I try to take it super easy on this day. I get acupuncture in the afternoon usually, and the one-mile walk there and back is typically more than enough activity. I find day two to be extra challenging mentally, mostly because I feel very compromised in terms of how I’m feeling, but somehow it feels like I should be up for more. Ten chemo cycles in, though, and I realize that no … doing the laundry on day two isn’t going to happen. It’s too much.
Day 3: Pump Disconnection. We take my rosy cheeks back to the infusion center for them to disconnect that pump I’ve been carrying around for 48 hours. At the same time, I get a liter of hydration, to help counter the toxifying effects of the chemo. They also give me a steroid and a shot of Neulasta, which is what keeps my white blood cells at the right level. I usually get nauseated as part of disconnection, which I think is psychosomatic because there’s nothing new entering my system that day, at least not chemo-wise.

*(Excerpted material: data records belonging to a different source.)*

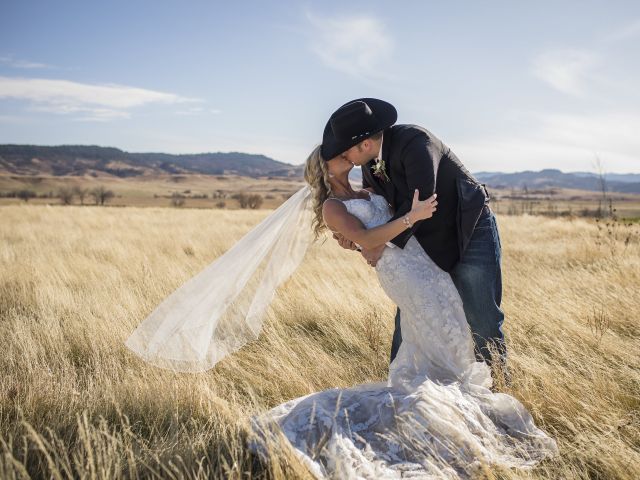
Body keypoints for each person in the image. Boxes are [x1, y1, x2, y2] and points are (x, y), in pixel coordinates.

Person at [249, 144, 557, 478]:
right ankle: (447, 414)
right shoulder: (332, 207)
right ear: (323, 167)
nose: (345, 154)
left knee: (452, 329)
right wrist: (407, 220)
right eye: (336, 153)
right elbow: (366, 238)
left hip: (424, 263)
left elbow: (377, 232)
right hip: (402, 273)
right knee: (444, 331)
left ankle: (444, 410)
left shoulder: (366, 188)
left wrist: (385, 233)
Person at [325, 98, 506, 373]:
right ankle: (401, 390)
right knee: (413, 315)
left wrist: (379, 242)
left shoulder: (415, 142)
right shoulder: (369, 164)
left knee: (482, 318)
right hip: (419, 246)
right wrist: (356, 240)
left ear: (365, 144)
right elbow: (382, 212)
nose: (345, 158)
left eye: (345, 150)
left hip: (468, 231)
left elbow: (421, 203)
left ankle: (496, 387)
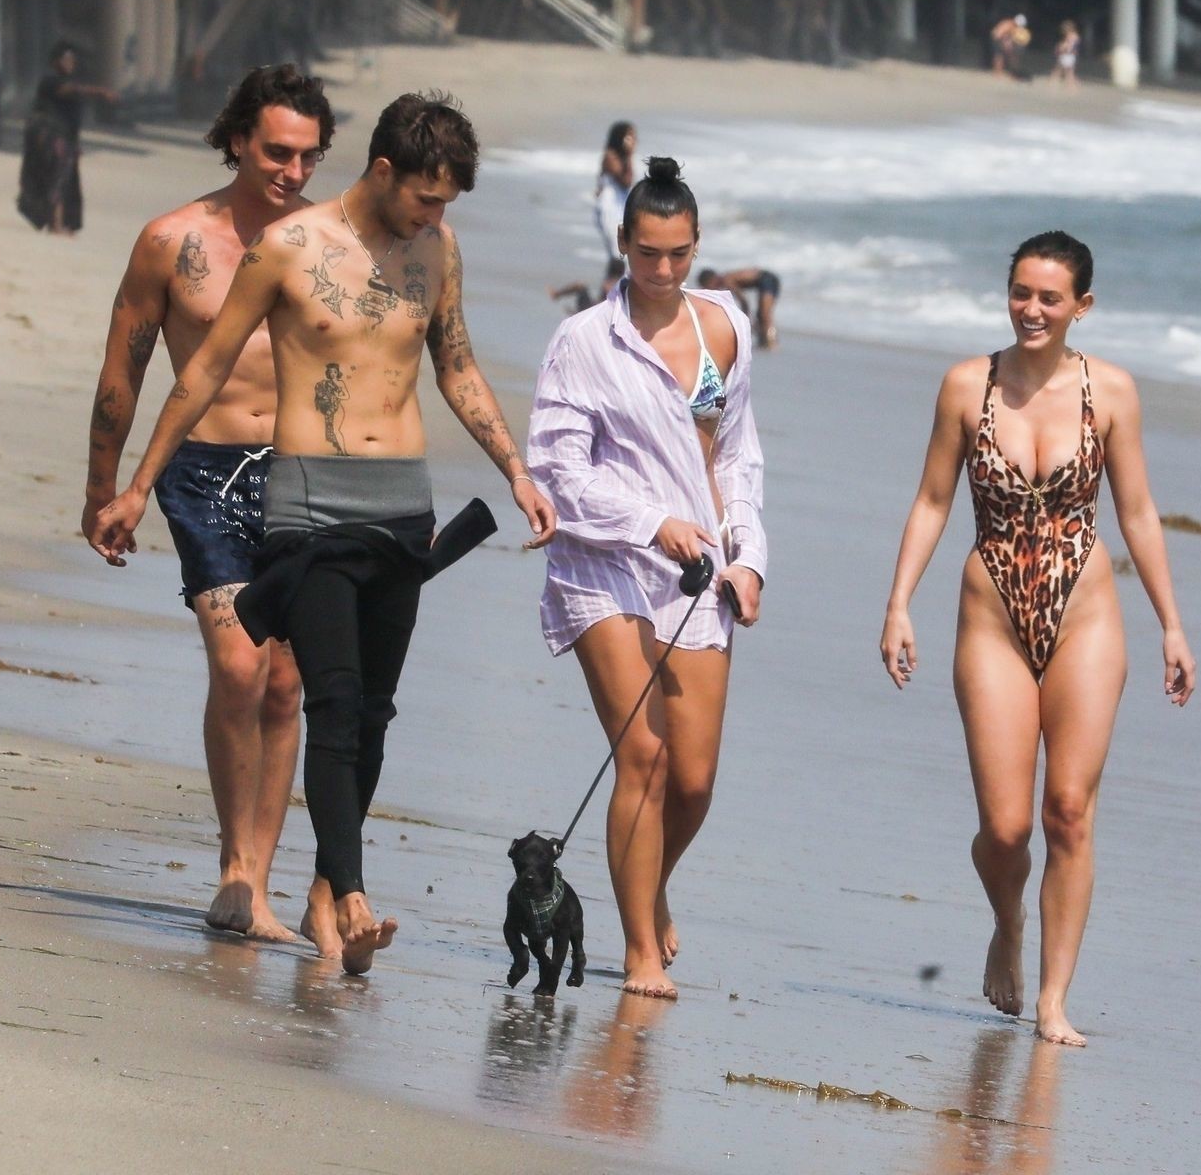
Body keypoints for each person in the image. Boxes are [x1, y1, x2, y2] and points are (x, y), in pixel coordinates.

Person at [90, 92, 557, 974]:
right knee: (331, 700)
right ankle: (350, 896)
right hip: (308, 505)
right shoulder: (290, 246)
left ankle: (321, 892)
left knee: (372, 713)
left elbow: (456, 365)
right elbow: (205, 369)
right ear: (383, 171)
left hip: (403, 507)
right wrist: (137, 485)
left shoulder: (438, 249)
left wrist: (517, 471)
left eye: (447, 203)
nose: (434, 215)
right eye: (426, 197)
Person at [878, 231, 1195, 1046]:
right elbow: (932, 500)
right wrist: (899, 603)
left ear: (1081, 306)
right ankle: (1007, 920)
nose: (1032, 309)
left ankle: (1053, 1001)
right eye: (1021, 292)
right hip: (992, 620)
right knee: (1007, 830)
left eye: (1050, 297)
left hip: (1085, 615)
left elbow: (1137, 513)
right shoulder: (967, 385)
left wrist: (1171, 624)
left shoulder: (1111, 392)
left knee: (1069, 813)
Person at [82, 64, 333, 943]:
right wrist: (104, 488)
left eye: (308, 156)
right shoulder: (171, 241)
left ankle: (253, 884)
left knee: (287, 683)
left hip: (305, 475)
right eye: (277, 152)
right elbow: (124, 368)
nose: (293, 171)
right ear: (236, 140)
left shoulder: (328, 245)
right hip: (204, 471)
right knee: (239, 667)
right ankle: (233, 864)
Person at [528, 156, 769, 1000]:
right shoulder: (584, 341)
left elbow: (736, 458)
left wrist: (749, 558)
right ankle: (639, 953)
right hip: (602, 563)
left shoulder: (725, 327)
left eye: (677, 254)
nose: (662, 271)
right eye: (646, 254)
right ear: (623, 245)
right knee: (644, 756)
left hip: (699, 572)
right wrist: (650, 522)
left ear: (696, 246)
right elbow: (558, 469)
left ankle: (649, 882)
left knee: (693, 781)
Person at [17, 41, 117, 235]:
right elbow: (69, 90)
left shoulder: (68, 82)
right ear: (56, 61)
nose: (70, 63)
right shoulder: (51, 81)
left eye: (72, 60)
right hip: (52, 139)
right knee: (56, 181)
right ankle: (55, 224)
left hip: (66, 139)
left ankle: (61, 223)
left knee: (65, 182)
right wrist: (100, 92)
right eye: (66, 59)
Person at [594, 120, 637, 298]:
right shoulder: (611, 156)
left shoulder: (624, 159)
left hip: (620, 206)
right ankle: (608, 294)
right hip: (610, 207)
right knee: (617, 251)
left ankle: (616, 292)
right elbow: (625, 180)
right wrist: (629, 155)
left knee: (623, 250)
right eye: (630, 136)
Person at [695, 266, 782, 350]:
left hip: (768, 280)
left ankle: (771, 343)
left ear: (711, 281)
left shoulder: (727, 280)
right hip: (764, 283)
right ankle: (764, 343)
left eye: (707, 287)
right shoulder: (726, 280)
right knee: (761, 316)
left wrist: (745, 320)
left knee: (765, 314)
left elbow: (743, 301)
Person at [1051, 21, 1080, 89]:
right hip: (1071, 56)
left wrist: (1060, 49)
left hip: (1067, 55)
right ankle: (1073, 85)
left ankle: (1071, 86)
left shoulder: (1071, 36)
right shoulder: (1075, 36)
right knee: (1066, 71)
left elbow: (1068, 46)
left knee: (1063, 71)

Days 4 to 7: Rest. For the remainder of the week, I’m mostly battling fatigue and some nausea. I rest a lot and try to remind myself that my body is really busy fighting cancer. I continue taking the herbs that are part of my acupuncture protocol. And I go to acupuncture twice a week to help the chemo along and, when the time is right, to help detoxify.
The effects of chemo are cumulative, so as I progress in the treatments, I’m seeing not only more side effects, but also more fatigue — and for longer. I’m ten cycles in right now, which is a lot. I go for chemo every other Thursday. Soon, somewhere around round twelve, they’ll switch me from this aggressive treatment plan to a maintenance protocol that will be a lot easier on me. It’ll be one drug every three weeks, instead of a cocktail of chemo every other week. I’m told the side effects will be some fatigue on the day of and runny nose — but I’m hopeful that bloody noses will no longer be part of the equation. So, existing side effects, but fewer. I’ll take it.
Thank you for telling the truth. And for using part of your precious store of energy to write it out. I hope you keep on writing – I love reading your posts.
Thank you for saying that!
Thank you for writing this. I get a sense of the grind. I don’t know how you do it, but I am very glad that you do.
Thank you, Emily.
It’s hard and yet so informative to read about everything you’ve been through. And TEN TIMES! I’m in awe of your resilience. Thank you for taking the time and using your gifts to help me and others understand what intense chemo treatment entails and what it feels like. I’m sending you strength, love, and gratitude.
xoxoxoxo
Oh Alana, I can’t begin to tell you how your openness and vulnerability and honesty pierces my heart. And not in some sort of maudlin way, you are piercing me with life, which is beautiful. You didn’t sign up for this fight, and it is oh so hard, and I am amazed by you. And you should have way more ice cream.
Thank you for reading and for commenting so beautifully.